Rationale: Difficult weaning from mechanical ventilation is often associated with fluid overload. B-type natriuretic peptide (BNP) has been proposed as a tool for predicting and detecting weaning failure of cardiovascular origin.
Objectives: To investigate whether fluid management guided by daily BNP plasma concentrations improves weaning outcomes compared with empirical therapy dictated by clinical acumen.
Methods: In a randomized controlled multicenter study, we allocated 304 patients to either a BNP-driven or physician-driven strategy of fluid management during ventilator weaning. To standardize the weaning process, patients in both groups were ventilated with an automatic computer-driven weaning system. The primary end point was time to successful extubation.

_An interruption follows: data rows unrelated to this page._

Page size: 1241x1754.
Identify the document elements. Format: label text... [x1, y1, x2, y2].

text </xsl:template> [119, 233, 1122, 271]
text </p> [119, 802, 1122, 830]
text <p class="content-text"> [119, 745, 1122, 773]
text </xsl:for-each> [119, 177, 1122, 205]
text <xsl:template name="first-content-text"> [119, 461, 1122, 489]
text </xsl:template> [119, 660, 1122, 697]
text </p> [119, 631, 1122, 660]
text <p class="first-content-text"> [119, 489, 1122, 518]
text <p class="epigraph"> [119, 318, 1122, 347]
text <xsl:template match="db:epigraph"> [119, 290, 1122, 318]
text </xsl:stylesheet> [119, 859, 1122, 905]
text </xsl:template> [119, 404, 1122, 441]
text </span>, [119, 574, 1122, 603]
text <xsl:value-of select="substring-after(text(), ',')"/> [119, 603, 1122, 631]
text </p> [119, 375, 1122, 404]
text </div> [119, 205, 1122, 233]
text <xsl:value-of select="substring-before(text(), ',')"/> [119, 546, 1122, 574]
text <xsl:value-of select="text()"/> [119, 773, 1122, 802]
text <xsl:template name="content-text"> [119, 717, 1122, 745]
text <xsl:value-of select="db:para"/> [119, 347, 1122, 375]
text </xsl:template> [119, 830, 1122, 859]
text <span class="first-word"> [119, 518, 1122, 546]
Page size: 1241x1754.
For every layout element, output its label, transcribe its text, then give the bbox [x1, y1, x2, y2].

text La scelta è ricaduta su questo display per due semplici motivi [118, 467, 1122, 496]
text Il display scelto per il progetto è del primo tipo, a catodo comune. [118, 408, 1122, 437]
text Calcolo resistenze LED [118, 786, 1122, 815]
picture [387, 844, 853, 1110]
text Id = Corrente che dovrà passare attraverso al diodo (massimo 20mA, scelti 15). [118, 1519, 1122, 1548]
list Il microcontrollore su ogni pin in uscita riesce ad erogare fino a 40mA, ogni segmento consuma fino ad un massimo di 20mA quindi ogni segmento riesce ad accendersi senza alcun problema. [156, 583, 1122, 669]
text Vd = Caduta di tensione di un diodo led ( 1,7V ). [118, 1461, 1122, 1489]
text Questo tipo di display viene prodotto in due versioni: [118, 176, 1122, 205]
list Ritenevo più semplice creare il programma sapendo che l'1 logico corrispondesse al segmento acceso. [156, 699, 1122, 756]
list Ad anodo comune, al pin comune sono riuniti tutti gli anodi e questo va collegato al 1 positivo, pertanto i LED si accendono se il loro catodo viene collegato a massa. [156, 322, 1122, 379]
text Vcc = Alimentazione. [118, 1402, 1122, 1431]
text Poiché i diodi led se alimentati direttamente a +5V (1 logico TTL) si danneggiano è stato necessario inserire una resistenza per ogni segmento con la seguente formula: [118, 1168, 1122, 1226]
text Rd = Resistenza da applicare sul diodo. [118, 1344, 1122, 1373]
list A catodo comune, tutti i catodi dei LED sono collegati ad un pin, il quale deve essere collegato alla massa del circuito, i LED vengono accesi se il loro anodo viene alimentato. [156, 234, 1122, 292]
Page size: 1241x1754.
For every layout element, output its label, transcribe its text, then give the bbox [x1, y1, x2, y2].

Measurements and Main Results: In the BNP-driven group, furosemide and acetazolamide were given more often and in higher doses than in the control group, resulting in a more negative median (interquartile range) fluid balance during weaning (–2,320 [–4,735, 738] vs. -180 [–2,556, 2,832] ml; P < 0.0001). Time to successful extubation was significantly shorter with the BNP-driven strategy (58.6 [23.3, 139.8] vs. 42.4 [20.8, 107.5] h; P = 0.034). The BNP-driven strategy increased the number of ventilator-free days but did not change length of stay or mortality. The effect on weaning time was strongest in patients with left ventricular systolic dysfunction. The two strategies did not differ significantly regarding electrolyte imbalance, renal failure, or shock.
Conclusions: Our results suggest that a BNP-driven fluid management strategy decreases the duration of weaning without increasing adverse events, especially in patients with left ventricular systolic dysfunction.